The dozens of media around him chuckled. Normal? Look around! But Bosh didn't laugh. And for good reason. This team has lived in the crosshairs of questions and photographers and bloggers and fans and Twitter and SportsCenter for months.

"Almost a year,'' Bosh said. "No team's ever seen anything like it."

None could. The world's changing with each spin. Udonis Haslem has played in the NBA eight years, traveled with Shaquille O'Neal in a championship season and even he couldn't believe the sight as he left the hotel for the team bus on his first road trip back after months of injury.

This was in Minnesota on April 1.

"Hundreds of people were out there just to watch us walk to the bus,'' he said. "I mean, hundreds. Eight, 10, 15 deep. And it was cold outside."

"I took a picture of that scene and sent it to people I know,'' said guard Mike Bibby, who was in his first days with the Heat after being acquired. "I'd never seen anything like that."

Bibby is a 13-year veteran. And what he said next seemed more unbelievable to him.

"It was like that everywhere,'' he said.

In fact, it was like that from the start. Mike Miller remembers walking to the team bus for the first preseason game in San Antonio. It was such a scene he called his brother from the bus and said, "This is going to be a different lifestyle, this season."

Different? You could say that. As Eddie House said, every Heat game became like, "a circus without the clowns. We don't bring clowns. But the circus tents went up wherever we went."
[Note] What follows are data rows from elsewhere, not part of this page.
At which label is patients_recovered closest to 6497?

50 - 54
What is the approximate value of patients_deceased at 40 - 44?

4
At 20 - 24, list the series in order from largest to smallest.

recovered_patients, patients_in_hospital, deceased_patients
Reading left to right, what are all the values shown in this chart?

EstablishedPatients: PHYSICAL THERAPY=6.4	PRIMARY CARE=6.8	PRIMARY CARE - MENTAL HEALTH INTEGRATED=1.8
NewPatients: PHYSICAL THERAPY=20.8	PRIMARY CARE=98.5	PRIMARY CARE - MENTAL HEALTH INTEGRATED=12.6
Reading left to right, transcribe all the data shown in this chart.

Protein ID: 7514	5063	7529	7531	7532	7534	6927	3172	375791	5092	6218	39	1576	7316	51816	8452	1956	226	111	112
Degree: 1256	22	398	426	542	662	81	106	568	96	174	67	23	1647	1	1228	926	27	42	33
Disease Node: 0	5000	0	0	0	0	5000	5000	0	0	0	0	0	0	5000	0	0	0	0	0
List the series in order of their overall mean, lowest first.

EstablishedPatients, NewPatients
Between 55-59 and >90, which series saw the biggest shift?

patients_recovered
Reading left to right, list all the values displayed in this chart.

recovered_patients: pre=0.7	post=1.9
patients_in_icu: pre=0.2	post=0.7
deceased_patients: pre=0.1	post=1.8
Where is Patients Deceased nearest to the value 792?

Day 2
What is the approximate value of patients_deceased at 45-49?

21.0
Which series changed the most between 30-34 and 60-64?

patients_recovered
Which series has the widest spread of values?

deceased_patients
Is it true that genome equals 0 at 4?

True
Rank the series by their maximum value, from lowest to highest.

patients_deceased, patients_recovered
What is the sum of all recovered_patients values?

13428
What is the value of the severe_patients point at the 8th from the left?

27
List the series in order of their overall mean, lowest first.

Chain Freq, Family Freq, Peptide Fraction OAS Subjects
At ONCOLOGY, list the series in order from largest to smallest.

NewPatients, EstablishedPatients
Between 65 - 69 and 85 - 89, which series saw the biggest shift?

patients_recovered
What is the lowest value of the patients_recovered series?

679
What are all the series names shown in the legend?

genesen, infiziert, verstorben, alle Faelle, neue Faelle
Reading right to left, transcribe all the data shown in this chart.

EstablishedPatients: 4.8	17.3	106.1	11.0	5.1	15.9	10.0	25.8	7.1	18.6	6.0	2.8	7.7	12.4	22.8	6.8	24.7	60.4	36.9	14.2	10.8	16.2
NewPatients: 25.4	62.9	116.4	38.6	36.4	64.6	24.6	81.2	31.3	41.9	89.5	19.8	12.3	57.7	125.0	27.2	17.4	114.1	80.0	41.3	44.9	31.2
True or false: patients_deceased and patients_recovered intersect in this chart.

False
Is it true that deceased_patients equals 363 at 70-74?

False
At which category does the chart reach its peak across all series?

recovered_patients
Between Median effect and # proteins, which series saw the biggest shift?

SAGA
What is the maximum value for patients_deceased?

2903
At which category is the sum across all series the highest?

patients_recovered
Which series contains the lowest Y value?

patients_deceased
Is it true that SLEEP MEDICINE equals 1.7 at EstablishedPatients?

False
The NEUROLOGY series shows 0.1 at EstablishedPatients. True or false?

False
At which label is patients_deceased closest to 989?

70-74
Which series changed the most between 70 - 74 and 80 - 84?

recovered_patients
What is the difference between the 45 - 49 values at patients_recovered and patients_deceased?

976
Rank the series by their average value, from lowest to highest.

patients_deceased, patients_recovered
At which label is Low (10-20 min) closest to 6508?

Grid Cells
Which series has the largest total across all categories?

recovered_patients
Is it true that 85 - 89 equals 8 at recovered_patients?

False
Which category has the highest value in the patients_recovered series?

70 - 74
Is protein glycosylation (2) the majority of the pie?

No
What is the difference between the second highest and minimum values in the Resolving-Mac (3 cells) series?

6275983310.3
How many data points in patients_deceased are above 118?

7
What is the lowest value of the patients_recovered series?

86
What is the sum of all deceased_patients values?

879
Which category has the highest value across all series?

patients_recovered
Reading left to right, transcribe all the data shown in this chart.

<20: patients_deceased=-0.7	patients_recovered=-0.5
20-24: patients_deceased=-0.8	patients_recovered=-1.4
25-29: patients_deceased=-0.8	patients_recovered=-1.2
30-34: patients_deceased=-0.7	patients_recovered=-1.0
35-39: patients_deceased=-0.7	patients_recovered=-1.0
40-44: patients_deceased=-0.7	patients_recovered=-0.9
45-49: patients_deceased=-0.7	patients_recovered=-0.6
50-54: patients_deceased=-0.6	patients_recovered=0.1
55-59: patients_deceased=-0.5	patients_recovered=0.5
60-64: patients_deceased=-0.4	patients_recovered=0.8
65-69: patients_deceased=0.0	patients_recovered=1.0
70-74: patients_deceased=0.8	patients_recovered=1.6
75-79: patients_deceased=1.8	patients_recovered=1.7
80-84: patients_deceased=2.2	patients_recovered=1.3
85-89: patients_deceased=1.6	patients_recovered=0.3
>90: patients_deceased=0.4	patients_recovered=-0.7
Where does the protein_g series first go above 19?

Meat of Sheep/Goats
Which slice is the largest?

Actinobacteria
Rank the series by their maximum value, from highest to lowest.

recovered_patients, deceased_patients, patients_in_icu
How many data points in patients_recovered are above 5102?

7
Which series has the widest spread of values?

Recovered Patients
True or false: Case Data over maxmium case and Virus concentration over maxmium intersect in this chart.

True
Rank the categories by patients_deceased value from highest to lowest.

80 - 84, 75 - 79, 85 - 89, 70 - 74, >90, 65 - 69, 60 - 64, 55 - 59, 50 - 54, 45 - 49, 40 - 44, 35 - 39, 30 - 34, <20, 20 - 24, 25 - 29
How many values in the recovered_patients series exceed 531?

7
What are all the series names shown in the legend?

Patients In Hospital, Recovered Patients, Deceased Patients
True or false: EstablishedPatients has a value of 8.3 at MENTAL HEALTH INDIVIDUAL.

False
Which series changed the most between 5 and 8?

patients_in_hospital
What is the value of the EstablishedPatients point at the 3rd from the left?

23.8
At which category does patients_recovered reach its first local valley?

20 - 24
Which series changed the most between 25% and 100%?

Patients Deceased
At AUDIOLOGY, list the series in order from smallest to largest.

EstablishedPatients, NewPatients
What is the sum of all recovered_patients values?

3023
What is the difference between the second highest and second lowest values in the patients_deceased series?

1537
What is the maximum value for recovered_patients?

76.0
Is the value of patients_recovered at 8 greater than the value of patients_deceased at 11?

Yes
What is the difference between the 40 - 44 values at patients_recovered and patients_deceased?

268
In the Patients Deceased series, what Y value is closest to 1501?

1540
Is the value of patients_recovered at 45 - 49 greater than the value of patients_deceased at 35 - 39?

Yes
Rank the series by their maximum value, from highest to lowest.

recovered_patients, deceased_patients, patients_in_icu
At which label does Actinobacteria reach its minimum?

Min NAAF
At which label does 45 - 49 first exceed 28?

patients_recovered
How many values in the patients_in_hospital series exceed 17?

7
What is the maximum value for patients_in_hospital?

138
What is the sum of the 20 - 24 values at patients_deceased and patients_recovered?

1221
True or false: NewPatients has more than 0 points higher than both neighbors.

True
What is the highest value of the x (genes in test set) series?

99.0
Remember when people said it was bad for the league? Well, the Heat drew a league-high 100.9 percent of capacity on the road (standing-room-only put it above seated capacity).

Their opener against Boston was the most-watched regular-season game ever on cable. Three of their playoff games against Chicago were three of the four most-watched games ever on cable.

"You get used to it,'' LeBron said. "It's life."

Well, he gets used to it. Juwan Howard remembers training camp at remote Hurlburt Field on the Panhandle and seeing an ESPN studio set up to do live shows.

"That's when something clicked in my mind this wasn't going to be anything I'd been a part of,'' Howard said.

Zygrunas Ilgauskas was a teammate of LeBron's in Cleveland. If anyone could have expected this kind of spotlight, he would have. And he didn't. And it didn't take long to register.

The day after he signed with the Heat in July, Ilgauskas walked from his New York apartment to the gym. At Broadway and Grand, a man started yelling at him across the street.

"You guys are going down!"

"You're a bunch of bums!"

"The Celtics got your number!"

Ilgauskas said nothing. But he thought two things: He's hearing about the Celtics in New York.

And the second?

Ilgauskas sat on the side of the court, on the eve of the NBA Finals, and said, "This season is going to be like nothing I've ever experienced."